Carolina no es la única que tiene su familia lejos y está sintiendo la distancia. Marlene también extraña a su familia de Paraguay y por momentos se le hace difícil ayudar a su hija con las tareas; ella no está familiarizada con la Historia Argentina, la Primera Junta y el 25 de Mayo. Cuando me pidió ayuda disculpándose por ser de otro país, me quedé mirándola y le dije: “¡Y cuál es el problema? Yo tampoco sé qué día es el de la independencia de Paraguay”.
También Julio, el papá de Cachito, se acercó a la Casita a dar una mano para fabricar lavandina con la materia prima que donó la Universidad Nacional de La Plata. Entre varios vecinos fabricaron 600 litros para repartir entre comedores y merenderos de Villa Elisa y Arturo Seguí. Julio trabaja en una Cooperativa Municipal y como su trabajo es esencial no tuvo interrupciones; a él lo que más le preocupa es “la gente que está más necesitada, que en verdad la están pasando mal. Yo, gracias a dios, siempre trabajo mal o bien, pero hay gente del barrio que está peor y hay que ayudarla con lavandina, jabón y mercadería.”

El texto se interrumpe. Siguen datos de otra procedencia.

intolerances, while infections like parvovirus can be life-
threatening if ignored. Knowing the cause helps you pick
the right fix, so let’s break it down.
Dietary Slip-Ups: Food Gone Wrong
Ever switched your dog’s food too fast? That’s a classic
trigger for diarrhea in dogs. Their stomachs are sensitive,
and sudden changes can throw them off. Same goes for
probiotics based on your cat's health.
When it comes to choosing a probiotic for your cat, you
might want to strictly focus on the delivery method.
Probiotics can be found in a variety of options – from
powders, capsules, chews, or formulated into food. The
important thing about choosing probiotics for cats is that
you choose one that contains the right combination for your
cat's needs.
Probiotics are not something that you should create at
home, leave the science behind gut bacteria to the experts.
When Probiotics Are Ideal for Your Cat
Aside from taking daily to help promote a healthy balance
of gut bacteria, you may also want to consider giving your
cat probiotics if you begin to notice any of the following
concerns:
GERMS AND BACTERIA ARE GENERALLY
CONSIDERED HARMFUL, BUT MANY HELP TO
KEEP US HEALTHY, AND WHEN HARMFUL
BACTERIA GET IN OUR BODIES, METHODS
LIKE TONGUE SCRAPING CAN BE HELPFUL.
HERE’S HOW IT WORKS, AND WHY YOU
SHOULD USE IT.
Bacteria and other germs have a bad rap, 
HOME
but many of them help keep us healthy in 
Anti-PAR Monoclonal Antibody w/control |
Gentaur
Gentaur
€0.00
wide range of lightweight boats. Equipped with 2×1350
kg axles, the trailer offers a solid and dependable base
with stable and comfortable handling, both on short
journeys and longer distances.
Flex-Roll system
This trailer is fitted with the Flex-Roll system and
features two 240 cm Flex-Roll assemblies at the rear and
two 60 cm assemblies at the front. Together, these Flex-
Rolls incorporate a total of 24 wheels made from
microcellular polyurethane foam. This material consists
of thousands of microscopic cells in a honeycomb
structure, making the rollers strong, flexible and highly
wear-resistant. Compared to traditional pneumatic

Todos andamos buscando recursos, hacemos publicaciones en redes, acudimos a amigos solidarios para que nos ayuden y también nos reunimos con otras Casitas, comedores y merenderos para pensar la crisis juntos, compartir información y reclamar recursos y vacunas antigripales al municipio.
En estas reuniones nos damos el tiempo para pensar en la oportunidad que tenemos para que las cosas sean diferentes en el futuro; creemos que las acciones comunitarias han venido para quedarse, y como nos dijo Karina, de la Casita del barrio El Rincón, “tenemos que pensar proyectos cooperativos de autonomía alimentaria”. En este sentido, un granito de arena aportó Gabriel, docente de nuestros barrios, que consiguió semillas de estación y estuvo con las familias armando pequeñas huertas pensando en el mediano y el largo plazo.
La vida no es fácil en el barrio; sin embargo, la capacidad de resistencia a las dificultades es enorme, la experiencia acumulada por haber pasado otras situaciones difíciles, como la inundación o la crisis del 2001, le dieron valor a la organización comunitaria, que no le escapa al compromiso y se arremanga para ayudar al otro, desarrollando estrategias de comunidad que no se ven en otros espacios y clases sociales.
Me quedo con la reflexión de Isabel, una madre mapuche, lonko de su comunidad y tía de tres niñas que van al apoyo escolar: “Esto es un antes y un después, y el deseo es que puedan entender y sentir desde lo más profundo que podemos vivir un nuevo raquizuan (pensamiento), una nueva kimun (sabiduría) para poder seguir compartiendo a nuestra ñuke mapu (madre tierra), la cual nos contiene a todos sin distinción de clases y de colores llenos de diversidades y así transitar este camino en equilibrio en paz y amor”.